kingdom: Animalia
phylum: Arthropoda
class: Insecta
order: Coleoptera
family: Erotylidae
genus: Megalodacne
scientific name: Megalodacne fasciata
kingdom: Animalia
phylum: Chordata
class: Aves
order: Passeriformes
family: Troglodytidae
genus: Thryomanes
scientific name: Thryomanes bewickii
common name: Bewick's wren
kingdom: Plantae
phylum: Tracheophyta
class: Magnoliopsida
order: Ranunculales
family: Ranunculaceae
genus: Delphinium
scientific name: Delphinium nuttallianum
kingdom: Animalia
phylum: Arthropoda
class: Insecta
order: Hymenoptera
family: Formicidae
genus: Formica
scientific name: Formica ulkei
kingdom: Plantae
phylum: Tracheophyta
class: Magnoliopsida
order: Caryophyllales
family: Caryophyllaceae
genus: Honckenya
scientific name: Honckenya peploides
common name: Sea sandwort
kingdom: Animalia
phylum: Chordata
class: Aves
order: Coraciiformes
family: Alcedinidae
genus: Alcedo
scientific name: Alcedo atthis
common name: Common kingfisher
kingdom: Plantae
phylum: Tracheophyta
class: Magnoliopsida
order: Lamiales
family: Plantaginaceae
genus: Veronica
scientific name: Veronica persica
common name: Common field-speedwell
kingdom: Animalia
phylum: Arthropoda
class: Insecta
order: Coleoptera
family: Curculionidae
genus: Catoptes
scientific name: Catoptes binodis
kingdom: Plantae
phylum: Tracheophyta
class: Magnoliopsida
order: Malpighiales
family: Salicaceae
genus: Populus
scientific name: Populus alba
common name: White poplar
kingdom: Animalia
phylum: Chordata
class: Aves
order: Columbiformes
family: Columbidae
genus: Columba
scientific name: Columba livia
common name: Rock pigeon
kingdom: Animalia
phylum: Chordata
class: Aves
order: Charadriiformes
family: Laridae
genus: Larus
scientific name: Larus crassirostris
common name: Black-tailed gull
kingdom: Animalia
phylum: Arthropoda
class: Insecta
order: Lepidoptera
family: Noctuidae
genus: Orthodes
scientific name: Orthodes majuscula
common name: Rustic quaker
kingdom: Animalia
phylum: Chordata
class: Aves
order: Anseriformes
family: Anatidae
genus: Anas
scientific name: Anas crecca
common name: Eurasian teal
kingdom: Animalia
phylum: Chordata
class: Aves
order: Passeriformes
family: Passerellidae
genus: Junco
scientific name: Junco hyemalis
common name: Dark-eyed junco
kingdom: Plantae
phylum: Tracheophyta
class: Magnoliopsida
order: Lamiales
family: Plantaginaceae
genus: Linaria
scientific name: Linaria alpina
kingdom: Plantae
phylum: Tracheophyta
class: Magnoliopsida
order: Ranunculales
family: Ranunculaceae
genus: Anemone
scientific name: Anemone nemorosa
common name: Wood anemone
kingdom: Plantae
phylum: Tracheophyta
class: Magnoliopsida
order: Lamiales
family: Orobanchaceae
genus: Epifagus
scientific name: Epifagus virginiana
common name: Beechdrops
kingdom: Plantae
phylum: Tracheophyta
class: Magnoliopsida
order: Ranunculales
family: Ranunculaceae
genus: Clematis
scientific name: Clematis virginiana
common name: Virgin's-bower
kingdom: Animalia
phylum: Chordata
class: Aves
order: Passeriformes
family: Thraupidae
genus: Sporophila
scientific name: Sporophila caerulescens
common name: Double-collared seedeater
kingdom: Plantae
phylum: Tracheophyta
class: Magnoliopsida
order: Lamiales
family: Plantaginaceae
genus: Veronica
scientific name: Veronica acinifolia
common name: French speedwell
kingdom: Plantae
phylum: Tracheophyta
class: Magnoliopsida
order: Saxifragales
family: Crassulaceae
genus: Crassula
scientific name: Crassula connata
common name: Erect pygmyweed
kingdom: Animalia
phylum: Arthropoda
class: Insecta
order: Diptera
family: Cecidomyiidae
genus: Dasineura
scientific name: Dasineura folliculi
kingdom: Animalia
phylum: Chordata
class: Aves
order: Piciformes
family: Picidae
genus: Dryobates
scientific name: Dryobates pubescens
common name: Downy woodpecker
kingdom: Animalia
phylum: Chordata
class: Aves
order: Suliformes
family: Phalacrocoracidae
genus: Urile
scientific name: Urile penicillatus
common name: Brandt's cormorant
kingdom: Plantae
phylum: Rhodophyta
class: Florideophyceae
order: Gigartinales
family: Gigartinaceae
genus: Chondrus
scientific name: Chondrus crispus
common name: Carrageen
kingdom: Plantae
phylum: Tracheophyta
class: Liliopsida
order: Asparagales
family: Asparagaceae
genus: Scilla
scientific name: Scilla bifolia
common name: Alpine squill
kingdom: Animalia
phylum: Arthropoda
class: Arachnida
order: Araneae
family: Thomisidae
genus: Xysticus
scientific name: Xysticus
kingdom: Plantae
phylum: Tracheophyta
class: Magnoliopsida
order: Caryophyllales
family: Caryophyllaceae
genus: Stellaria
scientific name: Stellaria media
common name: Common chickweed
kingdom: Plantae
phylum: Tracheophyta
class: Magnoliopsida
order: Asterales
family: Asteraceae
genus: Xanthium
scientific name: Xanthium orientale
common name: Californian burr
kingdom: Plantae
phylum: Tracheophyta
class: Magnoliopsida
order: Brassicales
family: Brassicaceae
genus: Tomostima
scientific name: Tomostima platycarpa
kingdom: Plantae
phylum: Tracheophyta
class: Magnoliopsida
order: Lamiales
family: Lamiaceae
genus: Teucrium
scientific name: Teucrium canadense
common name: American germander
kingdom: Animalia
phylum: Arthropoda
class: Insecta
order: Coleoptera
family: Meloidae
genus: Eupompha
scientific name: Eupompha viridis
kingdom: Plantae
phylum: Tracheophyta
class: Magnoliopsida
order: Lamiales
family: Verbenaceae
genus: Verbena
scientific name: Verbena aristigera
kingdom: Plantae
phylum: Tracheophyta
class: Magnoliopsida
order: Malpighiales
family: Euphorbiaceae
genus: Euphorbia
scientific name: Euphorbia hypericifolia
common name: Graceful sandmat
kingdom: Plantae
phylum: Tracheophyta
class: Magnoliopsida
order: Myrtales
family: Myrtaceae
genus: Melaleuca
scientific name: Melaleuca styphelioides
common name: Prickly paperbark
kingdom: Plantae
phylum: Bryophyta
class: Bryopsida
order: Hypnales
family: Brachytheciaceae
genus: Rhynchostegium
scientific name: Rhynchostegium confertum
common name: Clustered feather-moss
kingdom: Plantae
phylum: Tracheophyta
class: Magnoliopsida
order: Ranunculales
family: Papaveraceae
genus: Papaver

→ DIRECTIVE
Count how many lines in the material contain the string "Veronica", treating uppercase and lowercase as different, and give only the number.

→ FULL RESPONSE
4